One of the great rules of astronomy is that the same rules of physics we see here, in our corner of the universe are the same rules of physics that control all of space and time. Mostly… some forces only work on tiny scales, so at the atomic level it feels like things I working different. In the very first tiniest fraction of a second, the forces were one force, but they split apart faster than an atom can oscillate. In general, it’s the same physics all the way out.
And this leads to some really cool realities. Consider for a moment the modest ball of incandescent gas that is a star. As suns form, they all start out as a giant clump of gas and dust that collapses for some reason and transforms into a flattened disk with a concentrated core of future star. These cores and disks can even generate magnetic fields, powerful winds, and amazing jets. This transformation is governed by basic things like conservation of momentum, gravity, electromagnetism, and thermodynamics, and there is no reason for the smallest stars… and maybe even the rogue planets… to form any differently from the largest stars out there…
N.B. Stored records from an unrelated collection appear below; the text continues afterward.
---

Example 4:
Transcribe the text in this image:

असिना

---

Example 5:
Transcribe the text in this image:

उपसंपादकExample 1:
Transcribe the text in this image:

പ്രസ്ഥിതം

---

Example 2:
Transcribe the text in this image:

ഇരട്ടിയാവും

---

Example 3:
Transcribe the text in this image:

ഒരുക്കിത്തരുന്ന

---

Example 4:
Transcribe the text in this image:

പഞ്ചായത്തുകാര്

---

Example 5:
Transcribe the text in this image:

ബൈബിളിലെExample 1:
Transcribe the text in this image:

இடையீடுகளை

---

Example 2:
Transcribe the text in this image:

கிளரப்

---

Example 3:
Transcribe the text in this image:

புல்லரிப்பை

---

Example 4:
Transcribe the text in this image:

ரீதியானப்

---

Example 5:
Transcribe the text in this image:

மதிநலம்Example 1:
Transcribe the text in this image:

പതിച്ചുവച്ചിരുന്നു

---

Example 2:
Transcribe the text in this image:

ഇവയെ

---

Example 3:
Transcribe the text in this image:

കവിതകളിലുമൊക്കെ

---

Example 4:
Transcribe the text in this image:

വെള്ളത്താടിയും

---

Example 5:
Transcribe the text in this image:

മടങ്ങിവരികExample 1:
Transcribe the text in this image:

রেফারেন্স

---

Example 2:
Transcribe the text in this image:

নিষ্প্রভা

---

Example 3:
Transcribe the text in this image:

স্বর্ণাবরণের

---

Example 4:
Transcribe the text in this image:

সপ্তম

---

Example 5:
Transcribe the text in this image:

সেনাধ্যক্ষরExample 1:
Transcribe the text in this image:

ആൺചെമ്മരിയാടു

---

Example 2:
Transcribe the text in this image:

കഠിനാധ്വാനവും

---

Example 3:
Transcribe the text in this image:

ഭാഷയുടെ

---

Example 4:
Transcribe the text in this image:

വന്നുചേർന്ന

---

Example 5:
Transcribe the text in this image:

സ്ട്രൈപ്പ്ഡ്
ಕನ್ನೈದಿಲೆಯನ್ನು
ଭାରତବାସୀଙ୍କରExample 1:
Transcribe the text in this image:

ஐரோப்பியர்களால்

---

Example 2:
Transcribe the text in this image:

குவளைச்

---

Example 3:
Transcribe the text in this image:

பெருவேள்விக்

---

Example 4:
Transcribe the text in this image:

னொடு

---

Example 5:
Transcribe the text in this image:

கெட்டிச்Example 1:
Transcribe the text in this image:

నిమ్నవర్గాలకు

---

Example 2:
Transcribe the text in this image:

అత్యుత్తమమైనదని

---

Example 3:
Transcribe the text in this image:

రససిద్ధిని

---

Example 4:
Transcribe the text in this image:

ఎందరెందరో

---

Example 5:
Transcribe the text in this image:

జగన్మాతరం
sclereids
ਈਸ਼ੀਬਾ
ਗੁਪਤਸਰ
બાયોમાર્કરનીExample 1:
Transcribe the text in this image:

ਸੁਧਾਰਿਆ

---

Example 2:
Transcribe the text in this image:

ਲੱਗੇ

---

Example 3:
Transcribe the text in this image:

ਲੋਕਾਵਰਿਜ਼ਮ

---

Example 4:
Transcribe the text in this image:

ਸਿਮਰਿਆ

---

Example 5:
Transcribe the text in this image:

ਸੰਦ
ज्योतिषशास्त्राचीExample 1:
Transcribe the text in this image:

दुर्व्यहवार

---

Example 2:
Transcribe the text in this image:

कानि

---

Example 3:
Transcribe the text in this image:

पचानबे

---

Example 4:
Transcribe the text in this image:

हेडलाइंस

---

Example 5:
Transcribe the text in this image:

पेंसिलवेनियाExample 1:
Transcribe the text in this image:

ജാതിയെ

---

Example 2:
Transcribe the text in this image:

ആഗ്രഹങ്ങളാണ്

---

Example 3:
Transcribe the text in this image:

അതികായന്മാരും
And now it is appearing that there is also no reason for black holes to form any differently!
In a new paper with lead author Mark Gorski in the journal Astronomy and Astrophysics, researchers demonstrate that the supermassive black hole in the core of ESO320-G020 is in some ways just like one of those solar nebulae. Located just 120 million light years from earth, this active galaxy is currently host to cloud of infalling gas that is working it’s way in toward the black hole.
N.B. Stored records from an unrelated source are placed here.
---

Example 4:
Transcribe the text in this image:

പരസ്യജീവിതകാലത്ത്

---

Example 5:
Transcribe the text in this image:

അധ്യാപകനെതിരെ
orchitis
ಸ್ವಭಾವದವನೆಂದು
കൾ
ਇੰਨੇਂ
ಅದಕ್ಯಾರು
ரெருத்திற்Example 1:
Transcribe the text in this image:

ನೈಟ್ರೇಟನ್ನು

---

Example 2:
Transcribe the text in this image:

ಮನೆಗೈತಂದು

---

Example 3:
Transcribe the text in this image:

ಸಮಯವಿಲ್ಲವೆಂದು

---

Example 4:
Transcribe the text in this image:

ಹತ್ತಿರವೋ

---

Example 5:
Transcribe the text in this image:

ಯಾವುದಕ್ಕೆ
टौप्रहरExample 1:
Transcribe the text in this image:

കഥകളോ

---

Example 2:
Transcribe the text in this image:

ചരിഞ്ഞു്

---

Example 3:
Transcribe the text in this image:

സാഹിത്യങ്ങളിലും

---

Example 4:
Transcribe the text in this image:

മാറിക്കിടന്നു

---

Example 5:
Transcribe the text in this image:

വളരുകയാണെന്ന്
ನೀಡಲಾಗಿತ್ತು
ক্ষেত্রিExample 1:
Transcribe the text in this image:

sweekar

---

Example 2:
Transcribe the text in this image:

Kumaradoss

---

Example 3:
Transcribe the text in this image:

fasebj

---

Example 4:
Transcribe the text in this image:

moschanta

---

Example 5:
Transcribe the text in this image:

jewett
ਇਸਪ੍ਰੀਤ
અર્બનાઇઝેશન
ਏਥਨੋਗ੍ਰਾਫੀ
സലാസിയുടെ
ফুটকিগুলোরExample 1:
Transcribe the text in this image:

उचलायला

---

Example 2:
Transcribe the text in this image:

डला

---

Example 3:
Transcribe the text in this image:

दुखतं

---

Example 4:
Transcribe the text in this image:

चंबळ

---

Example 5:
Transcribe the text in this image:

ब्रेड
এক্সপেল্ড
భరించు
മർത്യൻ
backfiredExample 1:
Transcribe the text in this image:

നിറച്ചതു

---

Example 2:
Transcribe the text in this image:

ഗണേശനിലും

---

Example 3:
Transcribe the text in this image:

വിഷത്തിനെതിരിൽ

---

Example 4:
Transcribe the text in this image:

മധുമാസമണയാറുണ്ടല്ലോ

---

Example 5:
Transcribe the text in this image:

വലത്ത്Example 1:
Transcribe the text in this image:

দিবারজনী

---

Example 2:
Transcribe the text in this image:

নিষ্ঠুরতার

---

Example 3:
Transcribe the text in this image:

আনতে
According to researcher Susanna Aalto, “We can see how the winds form a spiraling structure, billowing out from the galaxy’s centre. When we measured the rotation, mass, and velocity of the material flowing outwards, we were surprised to find that we could rule out many explanations for the power of the wind, star formation for example. Instead, the flow outwards may be powered by the inflow of gas and seems to be held together by magnetic fields.”
This is remarkable like what we see in star formation, and Gorski goes on to explain, “In our observations we see clear evidence of a rotating wind that helps regulate the growth of the galaxy’s central black hole. Now that we know what to look for, the next step is to find out how common a phenomenon this is.”
But how did they get that big?
While it’s awesome to finally be getting a handle on just what’s going on in some galaxies black hole filed cores, we still have one giant problem – we don’t really understand how the black holes got there.
Once upon a time, in that simpler universe we could imagine before we got all of JWST’s pesky data, we theorized that early galaxies were small with small black holes, and we’d be able to see things build larger and larger over the first billion years or so of galaxy formation.
And then we got to actually see galaxies in the first billion years… lots of them… and those galaxy’s SMBHs somehow have already reached 10 billion solar masses in these early times. As a new paper in Nature Astronomy with first author Sarah Bosman points out, this requires something radical to have happened in the early universe.
I can’t explain it any better than Bosman, so I’m just going to read you her words, “Overall, the new observations only add to the mystery: Early quasars were shockingly normal. No matter in which wavelengths we observe them, quasars are nearly identical at all epochs of the Universe. Not only the supermassive black holes themselves, but also their feeding mechanisms were apparently already completely “mature” when the Universe was a mere 5% of its current age. By ruling out a number of alternative solutions, the results strongly support the idea that supermassive black holes started out with considerable masses from the get-go, in astronomy lingo: that they are “primordial” or “seeded large.” Supermassive black holes did not form from the remnants of early stars, then grew massive very fast. They must have formed early with initial masses of at least a hundred thousand solar masses, presumably via the collapse of massive early clouds of gas.”
This again brings us to that idea of black holes forming like stars, only in this case we have some process we didn’t expect, perhaps even forming while our universe was still an ionized mess nuclei before the cosmic Microwave Background even formed. This is a radical idea.
But none of our old ideas fit the data, so … getting radical is going to be required.
I can’t wait to see just how quickly theories will fly and our field can find some explanation for the universe we now see.